Chutneys-R-4-Us
Denise: The greenhouses are full of lovely tomatoes, peppers and herbs, and the garden and our stores are overflowing with every kind of goodness! There’s few things we make with our produce that makes better use of the variety and abundance, and is so long-lasting and useful, than chutney. The art and craft of chutney-making is so rich with possibilities …
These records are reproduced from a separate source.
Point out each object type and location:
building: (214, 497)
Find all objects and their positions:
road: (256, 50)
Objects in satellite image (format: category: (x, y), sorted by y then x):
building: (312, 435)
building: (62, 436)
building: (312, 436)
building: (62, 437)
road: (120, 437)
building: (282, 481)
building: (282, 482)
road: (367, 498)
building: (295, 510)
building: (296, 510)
The chutneys we make for sale have to conform to our Big Garden ‘house style’, all using the same hexagonal jars, the labels, wording and ‘trimmings’ all conforming to the same format. But for ourselves, we’re free to be more spontaneous, with the ingredients, with an assortment of previously used jars and lids – whatever comes to hand. The labels may be simply hand-written on a scrap of paper and pasted on – or may be omitted entirely, in which case we rely on appearance, memory, and position on the shelf to avoid a shock to the tastebuds!
Yummy.
When I had more summer energy years back, I would make ripe tomato chutney, ginger/pear preserves, peach rosemary jam, fig conserve, and various other fruit preserves…Ahhh, the time and love that goes into every jar to be savored and shared during the cold months…I miss those.
As one ages, and as a one-woman operation here, I must choose my tasks carefully. This year my famous Key Lime Pie and Geeze! Louise Pimento Cheese took center stage…and my time.
Keep up the good work there. I look forward to reading more…Diane
We are already have the sense that our energies have passed their peak! Thankfully the more physical work and bigger projects (building – both new and renovations, garden layout, fencing) are done or nearly so: now we hope to spend more time doing less and perhaps having more time to think and write about what we do.
I quite often use the “appearance, memory and position on the shelf” form of non-labelling but sadly they change colour, my memory isn’t as good as i think and inevitably things get shuffled along the shelf. Always seems so obvious when I put the jars on the shelf.